Mladic, by contrast, is believed to live in relative comfort in Belgrade, apparently protected by sympathetic generals.
Now, the international community is making a concerted effort to grab both men.
In Bosnia, the NATO raids hit the Bosnian Serbs’ military headquarters in Banja Luka, and parliamentary offices in Pale, in the hills above Sarajevo.
Eye witnesses said documents were taken away together with computers and disc drives.
Meanwhile, Montenegrin abbot, Father Jovan Puric, denied claims made last week by Hague chief prosecutor Carla Del Ponte that he was hiding Karadzic at his Ostrog monastery in the Montenegrin mountains.
Father Puric told Belgrade TV station B92 that Karadzic had not been there since his indictment in 1995.
NATO has tried and failed to catch Karadzic several times before: in 1997 a US commando raid was aborted after details were leaked to the press.
Early last year, a much bigger mission saw troops pour into southern Bosnia - only to find that Karadzic had managed to slip away.
Hence the new strategy aimed at strangling the support network which western diplomats think is keeping Karadzic going.
Besides supporting the international war crimes court, the NATO-led Stabilisation Force, SFOR, has a second reason for wanting to nab Karadzic.
Bosnian Serb vice-president Adil Osmanovic, visiting Washington over the weekend, said Karadzic exerts a powerful influence on the Bosnian Serbs, blocking the peace process, despite being on the run.
Osmanovic said Karadzic continues to “pull the main strings” and remains an important figure.
The operation to catch Mladic is more straightforward: it relies on piling pressure - mainly financial - on Belgrade to hand him over.
This week, Del Ponte meets European Union chiefs, and is likely to demand fresh sanctions against Belgrade unless the general is handed over.
More pressure will come in the run up to June 15, when the US Congress is due to decide whether Belgrade has made sufficient progress in handing over war crimes suspects to earn a new raft of economic aid.
Serbia and Montenegro is desperately hoping that recent extraditions will convince both Washington and the EU that it is serious about the war crimes process.
In recent weeks, former Serbian president Milan Milutinovic and Radical Party leader Vojislav Seselji have turned themselves in to The Hague.
There are rumours that two more suspects, Yugoslav army officers Miroslav Radic and Veselin Sljivancanin, will also be handed over.
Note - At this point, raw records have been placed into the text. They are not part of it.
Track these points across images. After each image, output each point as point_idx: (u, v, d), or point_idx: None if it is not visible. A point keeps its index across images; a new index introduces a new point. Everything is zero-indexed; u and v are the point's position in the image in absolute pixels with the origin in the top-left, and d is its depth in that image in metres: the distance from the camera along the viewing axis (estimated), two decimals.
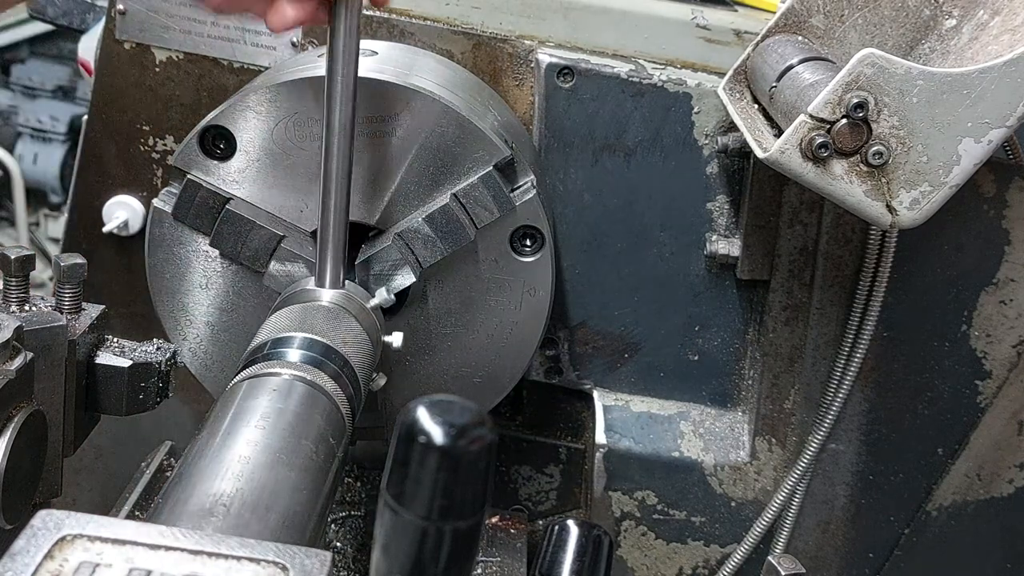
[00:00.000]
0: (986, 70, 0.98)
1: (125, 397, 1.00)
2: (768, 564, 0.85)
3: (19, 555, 0.54)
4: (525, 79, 1.32)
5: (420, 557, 0.54)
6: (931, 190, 1.01)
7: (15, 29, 3.98)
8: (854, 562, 1.41)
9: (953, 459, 1.37)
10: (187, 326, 1.14)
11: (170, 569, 0.55)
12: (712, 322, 1.37)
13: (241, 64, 1.32)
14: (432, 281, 1.12)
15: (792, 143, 1.01)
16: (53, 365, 0.92)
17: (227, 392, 0.83)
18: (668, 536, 1.40)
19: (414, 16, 1.31)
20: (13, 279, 0.94)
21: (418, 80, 1.09)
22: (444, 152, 1.07)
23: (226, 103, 1.08)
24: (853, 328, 1.30)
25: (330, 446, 0.80)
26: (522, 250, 1.11)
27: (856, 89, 0.98)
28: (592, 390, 1.39)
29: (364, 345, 0.96)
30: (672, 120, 1.31)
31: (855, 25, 1.22)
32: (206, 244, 1.09)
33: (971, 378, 1.35)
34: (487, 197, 1.07)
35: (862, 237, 1.28)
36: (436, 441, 0.51)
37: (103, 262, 1.39)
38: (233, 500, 0.67)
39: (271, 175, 1.08)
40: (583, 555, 0.87)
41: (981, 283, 1.32)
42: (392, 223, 1.09)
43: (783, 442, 1.37)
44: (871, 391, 1.35)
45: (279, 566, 0.56)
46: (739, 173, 1.32)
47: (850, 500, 1.39)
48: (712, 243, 1.33)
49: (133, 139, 1.35)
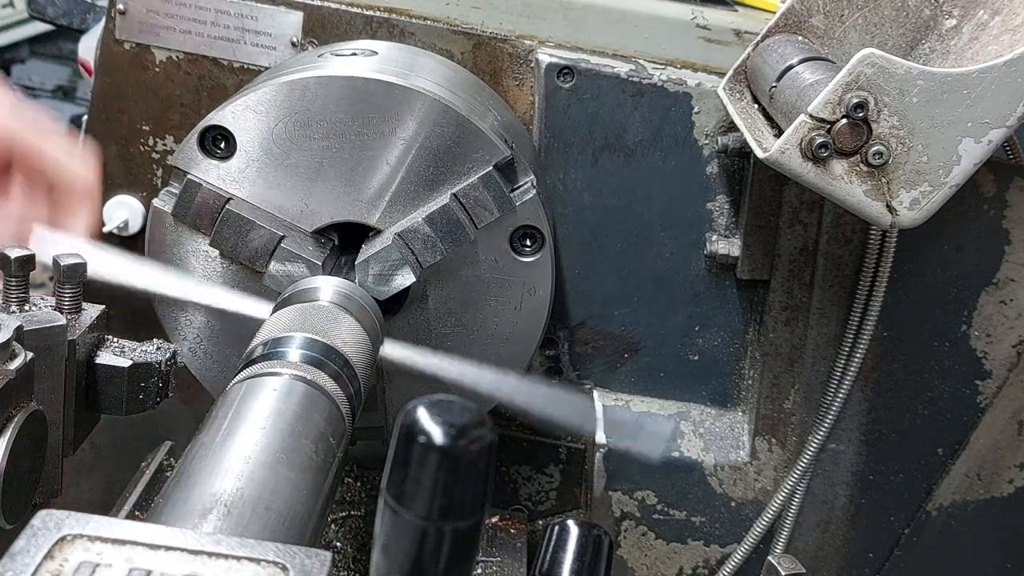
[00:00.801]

But this may not be enough. America’s war crimes ambassador, Pierre-Richard Prosper, delivered a harsh message in January that he expected Mladic to be dispatched by the congressional deadline.
With pressure now intense, the new president of Serbia and Montenegro, Svetozar Marovic, threatened to sack anyone in the army found to be harbouring Mladic.
This triggered an immediate denial from the army that it’s protecting him.
Many will think, “Well they would say that wouldn’t they?” But diplomats detect a subtle shift in the military’s position.
Until now, Belgrade had feared arresting Mladic would lead to a bloody confrontation, as he is believed to be protected by 20 special forces soldiers.
However, with the army now promising it is not protecting Mladic, the bodyguards may have been withdrawn.
All of which may leave Mladic vulnerable to arrest. In which case, Del Ponte may be grateful that he is in Belgrade, where he can easily be picked-up.
Belgrade is asking for more time, explaining that to arrest Mladic now may stir nationalist unrest.
The trouble is, Belgrade has run out of excuses: a year ago, the US Congress gave assassinated Serbian prime minister Zoran Djindjic the benefit of the doubt when he asked for for more time to arrest suspects. Many congressmen now believe time is up for Belgrade.
There is, of course, another factor at work here: America is keen to see the tribunal finish its work, and wants it to close by 2008. This will be impossible unless Karadzic and Mladic are brought in soon - given that their trials and appeals are likely to last several years.
Chris Stephen is IWPR’s bureau chief in The Hague.